Outside of God
Watching someone else’s argument.
Like overhearing a couple fighting at the store. We get a fragment (out-of-context) from some long-running dispute.
You and I have no stake in it. The only reason it draws our attention at all is that it’s loud.
It’s kind of hard to be interested in something like that.
That’s what today’s Gospel can feel like. With Jesus and the Pharisees sniping at each other. About obscure traditions. Again.
We’re watching someone else’s argument. And it’s kind of hard to be interested.
So why would St. Mark bother telling us about it?
While it may take the form of someone else’s argument, it actually shows us one of the most subtle ways that faith can go bad.
All the things that the Pharisees are doing? The stuff that Jesus is on them about? They’re not bad things. They’re actually things that were part of the Jewish law.

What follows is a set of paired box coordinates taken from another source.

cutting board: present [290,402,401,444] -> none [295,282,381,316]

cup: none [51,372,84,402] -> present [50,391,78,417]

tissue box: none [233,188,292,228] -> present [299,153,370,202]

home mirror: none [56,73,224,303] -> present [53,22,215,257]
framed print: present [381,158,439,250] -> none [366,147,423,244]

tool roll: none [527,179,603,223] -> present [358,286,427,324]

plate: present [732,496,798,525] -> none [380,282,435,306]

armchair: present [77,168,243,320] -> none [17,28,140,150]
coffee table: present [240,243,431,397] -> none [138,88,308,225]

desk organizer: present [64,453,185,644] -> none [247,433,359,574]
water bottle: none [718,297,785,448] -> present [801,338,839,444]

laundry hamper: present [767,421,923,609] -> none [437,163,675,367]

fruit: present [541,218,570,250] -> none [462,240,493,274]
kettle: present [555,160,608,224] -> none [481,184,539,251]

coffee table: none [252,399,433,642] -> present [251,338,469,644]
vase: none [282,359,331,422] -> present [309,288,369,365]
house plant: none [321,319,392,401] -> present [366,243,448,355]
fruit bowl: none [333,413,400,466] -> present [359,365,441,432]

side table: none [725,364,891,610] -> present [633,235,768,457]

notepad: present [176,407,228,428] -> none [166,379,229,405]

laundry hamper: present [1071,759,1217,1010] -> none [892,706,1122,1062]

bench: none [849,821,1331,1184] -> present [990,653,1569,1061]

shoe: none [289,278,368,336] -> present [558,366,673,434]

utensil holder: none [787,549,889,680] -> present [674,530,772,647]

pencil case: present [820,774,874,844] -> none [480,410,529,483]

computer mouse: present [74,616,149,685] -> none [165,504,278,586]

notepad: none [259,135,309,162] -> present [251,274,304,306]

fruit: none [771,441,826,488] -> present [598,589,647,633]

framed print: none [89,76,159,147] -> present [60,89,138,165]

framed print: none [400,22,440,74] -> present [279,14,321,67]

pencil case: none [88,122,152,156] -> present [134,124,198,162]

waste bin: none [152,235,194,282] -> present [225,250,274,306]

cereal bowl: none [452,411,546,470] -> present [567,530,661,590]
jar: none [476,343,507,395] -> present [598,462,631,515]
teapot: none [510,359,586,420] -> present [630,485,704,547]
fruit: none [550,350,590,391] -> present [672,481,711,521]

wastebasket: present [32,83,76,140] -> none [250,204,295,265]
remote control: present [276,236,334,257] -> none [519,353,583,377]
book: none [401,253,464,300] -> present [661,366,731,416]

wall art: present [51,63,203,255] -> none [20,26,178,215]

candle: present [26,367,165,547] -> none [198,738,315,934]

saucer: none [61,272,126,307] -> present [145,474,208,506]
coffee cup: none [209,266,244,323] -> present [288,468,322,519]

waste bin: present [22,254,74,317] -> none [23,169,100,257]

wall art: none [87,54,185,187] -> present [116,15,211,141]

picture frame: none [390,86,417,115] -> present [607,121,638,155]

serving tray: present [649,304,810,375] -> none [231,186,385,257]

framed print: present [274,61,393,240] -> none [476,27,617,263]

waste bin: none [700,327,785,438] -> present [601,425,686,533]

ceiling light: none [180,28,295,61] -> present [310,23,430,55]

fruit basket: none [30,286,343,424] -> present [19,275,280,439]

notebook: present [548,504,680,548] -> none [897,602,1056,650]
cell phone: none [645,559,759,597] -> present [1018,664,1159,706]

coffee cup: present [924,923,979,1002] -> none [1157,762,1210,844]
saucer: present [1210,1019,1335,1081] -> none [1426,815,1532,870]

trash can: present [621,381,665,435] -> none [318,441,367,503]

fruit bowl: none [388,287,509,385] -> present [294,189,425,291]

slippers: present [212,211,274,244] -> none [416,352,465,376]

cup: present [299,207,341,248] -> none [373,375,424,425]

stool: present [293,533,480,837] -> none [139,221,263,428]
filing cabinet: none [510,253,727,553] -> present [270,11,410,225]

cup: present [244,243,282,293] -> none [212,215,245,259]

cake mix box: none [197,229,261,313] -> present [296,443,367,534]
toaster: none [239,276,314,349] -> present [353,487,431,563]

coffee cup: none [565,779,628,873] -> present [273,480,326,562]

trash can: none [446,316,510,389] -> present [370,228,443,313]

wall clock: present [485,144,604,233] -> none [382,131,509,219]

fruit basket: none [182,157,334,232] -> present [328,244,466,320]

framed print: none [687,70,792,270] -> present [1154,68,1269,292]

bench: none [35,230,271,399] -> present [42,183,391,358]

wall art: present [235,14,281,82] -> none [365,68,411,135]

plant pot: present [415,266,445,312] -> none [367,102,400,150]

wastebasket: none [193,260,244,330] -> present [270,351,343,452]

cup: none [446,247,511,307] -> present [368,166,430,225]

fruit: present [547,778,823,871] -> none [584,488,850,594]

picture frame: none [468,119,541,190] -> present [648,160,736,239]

Commanded to make intentional breaks in the life of a believer. To create places and moments in everyday living to reconnect with God.
The Pharisees were supposed to be living that example. To show people that it could be done. That was their ministry.
So people could see the peace and power of a life focused on God.
A life lived that way is a blessing. And a powerful witness.
Jesus isn’t calling them out for that. Jesus is on them for losing sight of the point of what they were doing.
They weren’t doing the things to keep themselves connected with God. To show others the peace and power of a life focused on God.
They were doing them for power and influence. Their service wasn’t about God anymore.
From the outside, people saw the Pharisees still doing the things that God had commanded. It created a very positive impression for them. If you didn’t look too closely. One that gave them power and influence.
For them, the service was about them. It was little more than a means to power and influence.
Which, as Henri Nouwen points out, can only lead to one place, “service outside of God becomes self-seeking, and self-seeking service leads to manipulation, and manipulation to power games, and power games to violence, and violence to destruction — even when it falls under the name of ministry.”